С первых дней я понял, что нескольких статей уголовного и уголовно-процессуального кодекса, которые я знал наизусть и которые требовались для опера сыска, абсолютно недостаточно для адвоката, и мне придется начинать с начала.

Предшествующие два десятка лет работы в уголовном розыске мало чем могли облегчить повседневную работу адвоката, столкнувшегося с огромным кругом юридических вопросов. Люди шли в адвокатуру с проблемами начисления пенсий, получения и раздела жилья, с трудовыми спорами. По совету Верной я сел на прием граждан. Адвокаты прием граждан не любили, а мэтры просто игнорировали. Денег эта работа не приносила – консультация стоила всего три рубля, а времени отбирала немало. Каждый вопрос гражданина заносился в специальный журнал. Туда же записывался ответ, причем он должен был содержать ссылки на соответствующие статьи кодексов и на судебную практику. Одновременно я стал приводить в порядок картотеку по судебной практике, наличие которой было обязательно, но картотека оказалась фактически заброшена, и адвокаты ей не пользовались. Из журналов «Социалистическая законность» и «Вестник Верховного Суда РСФСР» я вырезал карточки и систематизировал их, вставляя в соответствующие отрасли и разделы права, удаляя старые карточки. Работа была нудной, требовала много времени, но для меня оказалась чрезвычайно полезной.

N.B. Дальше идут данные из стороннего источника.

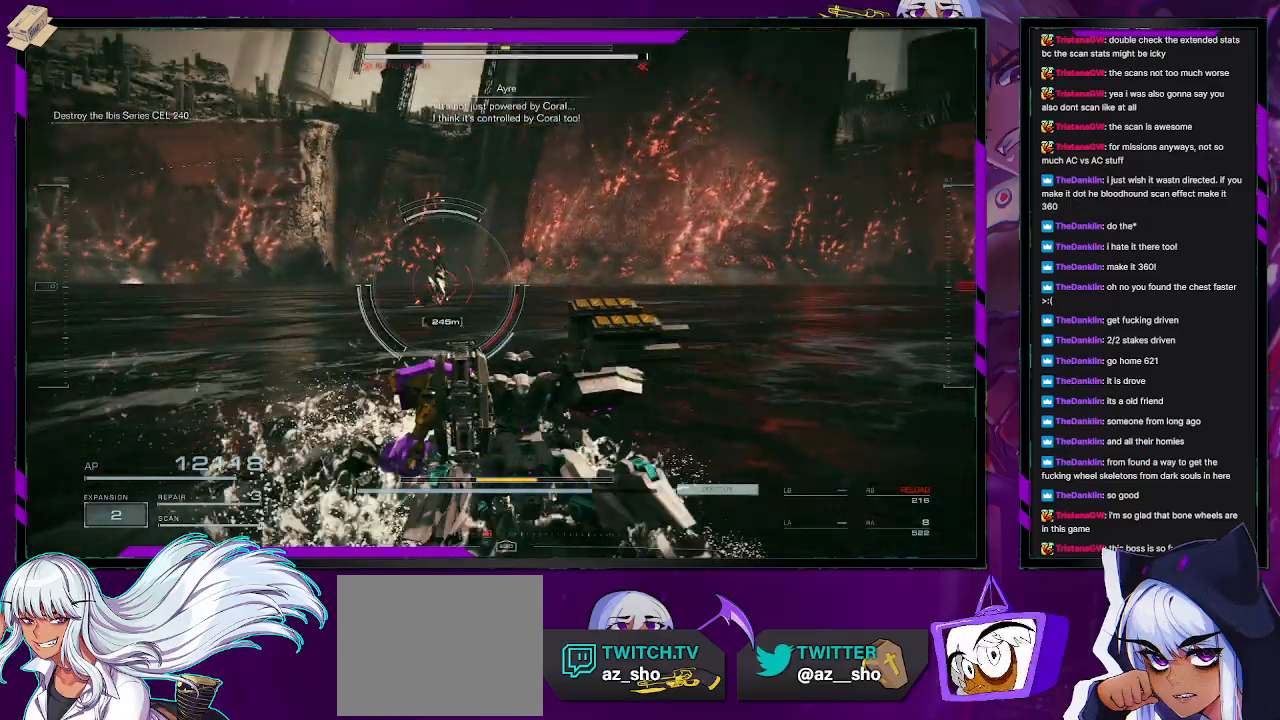
{"buttons": ["R2"], "left_stick": "up-right", "right_stick": "center", "events": [[67, "right_stick", "left"], [183, "right_stick", "center"]]}
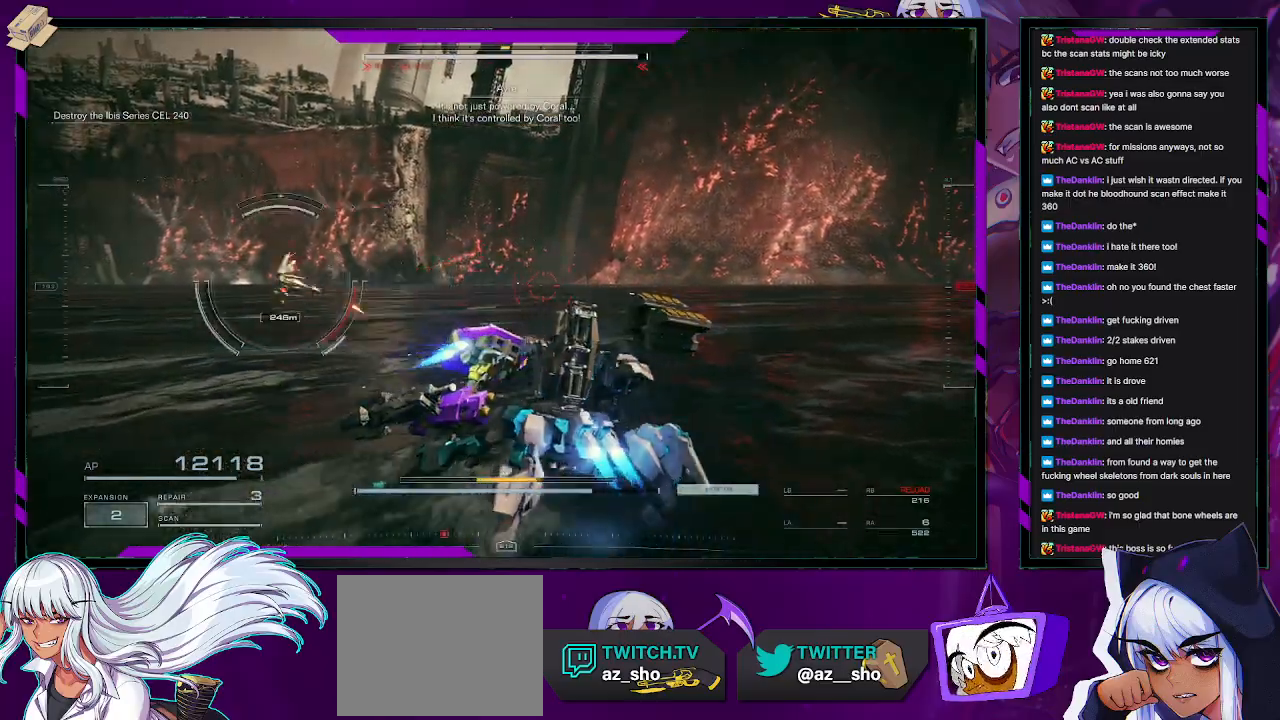
{"buttons": ["R2"], "left_stick": "down-left", "right_stick": "left", "events": [[100, "left_stick", "right"], [200, "right_stick", "left"], [300, "left_stick", "down-right"], [483, "left_stick", "down-left"]]}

В первые месяцы уголовными делами я почти не занимался. Правда, адвокаты нередко консультировались со мной, когда речь шла о судебно-медицинских и криминалистических экспертизах, в которых я неплохо разбирался. Несколько уголовных дел мне перепало от Марии Израилевны. Ее «коньком» были несложные уголовные дела с очевидным исходом, когда все чистосердечно признаются, и решается вопрос только о мере наказания. Если к ней обращались со сложными многоэпизодными хищениями, она направляла клиентов к мэтрам. Мне же от нее перепало несколько дел, связанных с техникой. Это было обвинение котельного машиниста Курбыко во взрыве парового котла на рыболовецкой плавбазе «Комсомолец Магадана» и некоторые другие, которые в короткий срок сделали мне адвокатское имя.

В один весенний день первых недель моей адвокатской работы в наш кабинет ворвалась стремительная Таня Хайдакина, высокая, с правильными чертами овального лица русской красавицы. Ей очень шла прическа с прямым пробором черных длинных волос, собранных на затылке. Татьяна не относилась к числу мэтров юриспруденции, но обладала поразительным чутьем на несправедливость.

– Слушай, Боренька, у меня небольшое, простенькое гражданское дело в горсуде в 10 часов, а я занята в областном суде. Возьми, пожалуйста, это дело и проведи его. Клиентка в коридоре.

Удаляясь, она одарила меня белозубой улыбкой и обдала запахом хороших духов.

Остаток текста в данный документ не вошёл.